Work to be completed: The entries below are to be printed again word for word.
━━━━━━━━
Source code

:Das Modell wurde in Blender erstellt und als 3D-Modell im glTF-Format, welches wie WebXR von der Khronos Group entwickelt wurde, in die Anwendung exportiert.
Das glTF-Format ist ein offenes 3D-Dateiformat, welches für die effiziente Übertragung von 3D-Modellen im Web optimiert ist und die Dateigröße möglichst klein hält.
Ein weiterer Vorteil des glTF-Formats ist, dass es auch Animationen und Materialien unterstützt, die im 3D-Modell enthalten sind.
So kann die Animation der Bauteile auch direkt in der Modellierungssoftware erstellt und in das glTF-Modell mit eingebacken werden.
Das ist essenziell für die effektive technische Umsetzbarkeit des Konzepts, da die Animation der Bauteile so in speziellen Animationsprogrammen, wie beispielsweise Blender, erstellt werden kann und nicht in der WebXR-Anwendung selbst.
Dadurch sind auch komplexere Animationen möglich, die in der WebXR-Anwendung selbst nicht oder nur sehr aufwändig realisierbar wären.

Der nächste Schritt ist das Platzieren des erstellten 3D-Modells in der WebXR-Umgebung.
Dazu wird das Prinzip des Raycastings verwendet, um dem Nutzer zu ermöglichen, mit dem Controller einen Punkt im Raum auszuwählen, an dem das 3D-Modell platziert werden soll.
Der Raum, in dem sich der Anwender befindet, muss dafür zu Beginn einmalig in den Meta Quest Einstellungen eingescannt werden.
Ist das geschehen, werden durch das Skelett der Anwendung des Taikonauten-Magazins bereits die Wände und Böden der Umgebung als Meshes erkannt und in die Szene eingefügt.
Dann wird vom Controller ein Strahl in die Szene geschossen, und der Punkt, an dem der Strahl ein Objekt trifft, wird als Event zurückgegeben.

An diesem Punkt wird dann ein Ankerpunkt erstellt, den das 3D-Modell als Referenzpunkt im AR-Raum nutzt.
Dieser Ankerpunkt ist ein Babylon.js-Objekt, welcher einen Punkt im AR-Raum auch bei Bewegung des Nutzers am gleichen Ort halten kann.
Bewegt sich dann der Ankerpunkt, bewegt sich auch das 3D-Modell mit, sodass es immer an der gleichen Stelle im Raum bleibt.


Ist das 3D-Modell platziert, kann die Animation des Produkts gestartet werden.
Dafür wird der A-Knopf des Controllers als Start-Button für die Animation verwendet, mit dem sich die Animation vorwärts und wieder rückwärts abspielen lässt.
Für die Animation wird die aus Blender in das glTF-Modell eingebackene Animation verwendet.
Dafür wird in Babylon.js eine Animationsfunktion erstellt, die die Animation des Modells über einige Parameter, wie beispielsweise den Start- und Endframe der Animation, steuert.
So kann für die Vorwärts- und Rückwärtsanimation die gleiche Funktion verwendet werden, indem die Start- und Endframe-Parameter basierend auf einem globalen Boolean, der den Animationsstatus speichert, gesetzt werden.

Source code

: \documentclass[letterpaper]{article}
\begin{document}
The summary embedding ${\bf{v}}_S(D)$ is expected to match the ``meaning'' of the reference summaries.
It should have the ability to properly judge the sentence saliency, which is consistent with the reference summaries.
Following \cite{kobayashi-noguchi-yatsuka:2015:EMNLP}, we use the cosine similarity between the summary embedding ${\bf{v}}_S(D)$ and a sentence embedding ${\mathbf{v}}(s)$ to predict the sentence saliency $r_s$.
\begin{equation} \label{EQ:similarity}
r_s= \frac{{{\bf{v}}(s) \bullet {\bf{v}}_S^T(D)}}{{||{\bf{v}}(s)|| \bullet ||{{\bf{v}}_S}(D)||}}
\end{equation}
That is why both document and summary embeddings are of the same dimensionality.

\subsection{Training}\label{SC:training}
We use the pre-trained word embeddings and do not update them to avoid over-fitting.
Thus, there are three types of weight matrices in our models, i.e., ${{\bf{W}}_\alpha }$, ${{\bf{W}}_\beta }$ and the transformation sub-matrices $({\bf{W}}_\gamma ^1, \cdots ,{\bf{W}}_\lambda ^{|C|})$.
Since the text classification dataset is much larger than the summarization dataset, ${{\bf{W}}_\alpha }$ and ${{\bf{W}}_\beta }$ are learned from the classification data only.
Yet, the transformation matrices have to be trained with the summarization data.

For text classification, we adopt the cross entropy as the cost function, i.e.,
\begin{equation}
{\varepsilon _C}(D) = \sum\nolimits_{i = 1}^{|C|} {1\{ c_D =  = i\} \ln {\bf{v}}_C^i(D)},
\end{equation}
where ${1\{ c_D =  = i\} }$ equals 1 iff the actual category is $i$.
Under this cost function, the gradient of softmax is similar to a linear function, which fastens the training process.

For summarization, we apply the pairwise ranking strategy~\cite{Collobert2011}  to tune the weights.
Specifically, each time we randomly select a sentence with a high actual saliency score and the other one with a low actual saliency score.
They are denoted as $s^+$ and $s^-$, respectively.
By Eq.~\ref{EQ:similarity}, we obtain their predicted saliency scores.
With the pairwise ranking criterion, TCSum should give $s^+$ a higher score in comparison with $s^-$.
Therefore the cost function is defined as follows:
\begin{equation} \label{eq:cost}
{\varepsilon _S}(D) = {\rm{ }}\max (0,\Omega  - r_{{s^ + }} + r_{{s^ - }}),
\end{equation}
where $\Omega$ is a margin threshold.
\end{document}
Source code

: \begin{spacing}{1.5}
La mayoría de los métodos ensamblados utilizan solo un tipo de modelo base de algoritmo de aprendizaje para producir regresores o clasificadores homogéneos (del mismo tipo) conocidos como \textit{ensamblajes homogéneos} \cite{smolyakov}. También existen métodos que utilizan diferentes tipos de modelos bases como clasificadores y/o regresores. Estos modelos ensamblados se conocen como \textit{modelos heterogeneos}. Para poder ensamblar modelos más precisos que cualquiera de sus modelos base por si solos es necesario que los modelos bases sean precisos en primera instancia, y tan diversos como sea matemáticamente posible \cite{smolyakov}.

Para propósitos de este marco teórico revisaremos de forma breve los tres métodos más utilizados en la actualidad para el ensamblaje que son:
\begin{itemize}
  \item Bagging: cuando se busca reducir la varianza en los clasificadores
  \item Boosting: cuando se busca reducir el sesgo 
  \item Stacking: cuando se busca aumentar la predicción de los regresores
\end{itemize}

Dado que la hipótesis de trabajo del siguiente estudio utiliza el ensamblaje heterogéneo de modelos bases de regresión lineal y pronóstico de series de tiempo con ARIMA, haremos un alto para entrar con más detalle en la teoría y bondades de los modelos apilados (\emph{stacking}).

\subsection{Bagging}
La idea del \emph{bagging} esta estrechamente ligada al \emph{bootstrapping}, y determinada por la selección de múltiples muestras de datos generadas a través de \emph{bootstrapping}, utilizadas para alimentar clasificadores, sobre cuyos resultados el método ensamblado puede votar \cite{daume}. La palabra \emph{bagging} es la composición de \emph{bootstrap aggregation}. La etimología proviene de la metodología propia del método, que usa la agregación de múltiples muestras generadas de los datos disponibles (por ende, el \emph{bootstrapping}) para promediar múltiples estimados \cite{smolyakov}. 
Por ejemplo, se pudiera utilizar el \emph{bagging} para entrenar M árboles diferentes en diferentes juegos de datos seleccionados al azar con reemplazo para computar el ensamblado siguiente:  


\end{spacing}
━━━━━━━━
Solution:
Source code

:Das Modell wurde in Blender erstellt und als 3D-Modell im glTF-Format, welches wie WebXR von der Khronos Group entwickelt wurde, in die Anwendung exportiert.
Das glTF-Format ist ein offenes 3D-Dateiformat, welches für die effiziente Übertragung von 3D-Modellen im Web optimiert ist und die Dateigröße möglichst klein hält.
Ein weiterer Vorteil des glTF-Formats ist, dass es auch Animationen und Materialien unterstützt, die im 3D-Modell enthalten sind.
So kann die Animation der Bauteile auch direkt in der Modellierungssoftware erstellt und in das glTF-Modell mit eingebacken werden.
Das ist essenziell für die effektive technische Umsetzbarkeit des Konzepts, da die Animation der Bauteile so in speziellen Animationsprogrammen, wie beispielsweise Blender, erstellt werden kann und nicht in der WebXR-Anwendung selbst.
Dadurch sind auch komplexere Animationen möglich, die in der WebXR-Anwendung selbst nicht oder nur sehr aufwändig realisierbar wären.

Der nächste Schritt ist das Platzieren des erstellten 3D-Modells in der WebXR-Umgebung.
Dazu wird das Prinzip des Raycastings verwendet, um dem Nutzer zu ermöglichen, mit dem Controller einen Punkt im Raum auszuwählen, an dem das 3D-Modell platziert werden soll.
Der Raum, in dem sich der Anwender befindet, muss dafür zu Beginn einmalig in den Meta Quest Einstellungen eingescannt werden.
Ist das geschehen, werden durch das Skelett der Anwendung des Taikonauten-Magazins bereits die Wände und Böden der Umgebung als Meshes erkannt und in die Szene eingefügt.
Dann wird vom Controller ein Strahl in die Szene geschossen, und der Punkt, an dem der Strahl ein Objekt trifft, wird als Event zurückgegeben.

An diesem Punkt wird dann ein Ankerpunkt erstellt, den das 3D-Modell als Referenzpunkt im AR-Raum nutzt.
Dieser Ankerpunkt ist ein Babylon.js-Objekt, welcher einen Punkt im AR-Raum auch bei Bewegung des Nutzers am gleichen Ort halten kann.
Bewegt sich dann der Ankerpunkt, bewegt sich auch das 3D-Modell mit, sodass es immer an der gleichen Stelle im Raum bleibt.


Ist das 3D-Modell platziert, kann die Animation des Produkts gestartet werden.
Dafür wird der A-Knopf des Controllers als Start-Button für die Animation verwendet, mit dem sich die Animation vorwärts und wieder rückwärts abspielen lässt.
Für die Animation wird die aus Blender in das glTF-Modell eingebackene Animation verwendet.
Dafür wird in Babylon.js eine Animationsfunktion erstellt, die die Animation des Modells über einige Parameter, wie beispielsweise den Start- und Endframe der Animation, steuert.
So kann für die Vorwärts- und Rückwärtsanimation die gleiche Funktion verwendet werden, indem die Start- und Endframe-Parameter basierend auf einem globalen Boolean, der den Animationsstatus speichert, gesetzt werden.

Source code

: \documentclass[letterpaper]{article}
\begin{document}
The summary embedding ${\bf{v}}_S(D)$ is expected to match the ``meaning'' of the reference summaries.
It should have the ability to properly judge the sentence saliency, which is consistent with the reference summaries.
Following \cite{kobayashi-noguchi-yatsuka:2015:EMNLP}, we use the cosine similarity between the summary embedding ${\bf{v}}_S(D)$ and a sentence embedding ${\mathbf{v}}(s)$ to predict the sentence saliency $r_s$.
\begin{equation} \label{EQ:similarity}
r_s= \frac{{{\bf{v}}(s) \bullet {\bf{v}}_S^T(D)}}{{||{\bf{v}}(s)|| \bullet ||{{\bf{v}}_S}(D)||}}
\end{equation}
That is why both document and summary embeddings are of the same dimensionality.

\subsection{Training}\label{SC:training}
We use the pre-trained word embeddings and do not update them to avoid over-fitting.
Thus, there are three types of weight matrices in our models, i.e., ${{\bf{W}}_\alpha }$, ${{\bf{W}}_\beta }$ and the transformation sub-matrices $({\bf{W}}_\gamma ^1, \cdots ,{\bf{W}}_\lambda ^{|C|})$.
Since the text classification dataset is much larger than the summarization dataset, ${{\bf{W}}_\alpha }$ and ${{\bf{W}}_\beta }$ are learned from the classification data only.
Yet, the transformation matrices have to be trained with the summarization data.

For text classification, we adopt the cross entropy as the cost function, i.e.,
\begin{equation}
{\varepsilon _C}(D) = \sum\nolimits_{i = 1}^{|C|} {1\{ c_D =  = i\} \ln {\bf{v}}_C^i(D)},
\end{equation}
where ${1\{ c_D =  = i\} }$ equals 1 iff the actual category is $i$.
Under this cost function, the gradient of softmax is similar to a linear function, which fastens the training process.

For summarization, we apply the pairwise ranking strategy~\cite{Collobert2011}  to tune the weights.
Specifically, each time we randomly select a sentence with a high actual saliency score and the other one with a low actual saliency score.
They are denoted as $s^+$ and $s^-$, respectively.
By Eq.~\ref{EQ:similarity}, we obtain their predicted saliency scores.
With the pairwise ranking criterion, TCSum should give $s^+$ a higher score in comparison with $s^-$.
Therefore the cost function is defined as follows:
\begin{equation} \label{eq:cost}
{\varepsilon _S}(D) = {\rm{ }}\max (0,\Omega  - r_{{s^ + }} + r_{{s^ - }}),
\end{equation}
where $\Omega$ is a margin threshold.
\end{document}
Source code

: \begin{spacing}{1.5}
La mayoría de los métodos ensamblados utilizan solo un tipo de modelo base de algoritmo de aprendizaje para producir regresores o clasificadores homogéneos (del mismo tipo) conocidos como \textit{ensamblajes homogéneos} \cite{smolyakov}. También existen métodos que utilizan diferentes tipos de modelos bases como clasificadores y/o regresores. Estos modelos ensamblados se conocen como \textit{modelos heterogeneos}. Para poder ensamblar modelos más precisos que cualquiera de sus modelos base por si solos es necesario que los modelos bases sean precisos en primera instancia, y tan diversos como sea matemáticamente posible \cite{smolyakov}.

Para propósitos de este marco teórico revisaremos de forma breve los tres métodos más utilizados en la actualidad para el ensamblaje que son:
\begin{itemize}
  \item Bagging: cuando se busca reducir la varianza en los clasificadores
  \item Boosting: cuando se busca reducir el sesgo 
  \item Stacking: cuando se busca aumentar la predicción de los regresores
\end{itemize}

Dado que la hipótesis de trabajo del siguiente estudio utiliza el ensamblaje heterogéneo de modelos bases de regresión lineal y pronóstico de series de tiempo con ARIMA, haremos un alto para entrar con más detalle en la teoría y bondades de los modelos apilados (\emph{stacking}).

\subsection{Bagging}
La idea del \emph{bagging} esta estrechamente ligada al \emph{bootstrapping}, y determinada por la selección de múltiples muestras de datos generadas a través de \emph{bootstrapping}, utilizadas para alimentar clasificadores, sobre cuyos resultados el método ensamblado puede votar \cite{daume}. La palabra \emph{bagging} es la composición de \emph{bootstrap aggregation}. La etimología proviene de la metodología propia del método, que usa la agregación de múltiples muestras generadas de los datos disponibles (por ende, el \emph{bootstrapping}) para promediar múltiples estimados \cite{smolyakov}. 
Por ejemplo, se pudiera utilizar el \emph{bagging} para entrenar M árboles diferentes en diferentes juegos de datos seleccionados al azar con reemplazo para computar el ensamblado siguiente:  


\end{spacing}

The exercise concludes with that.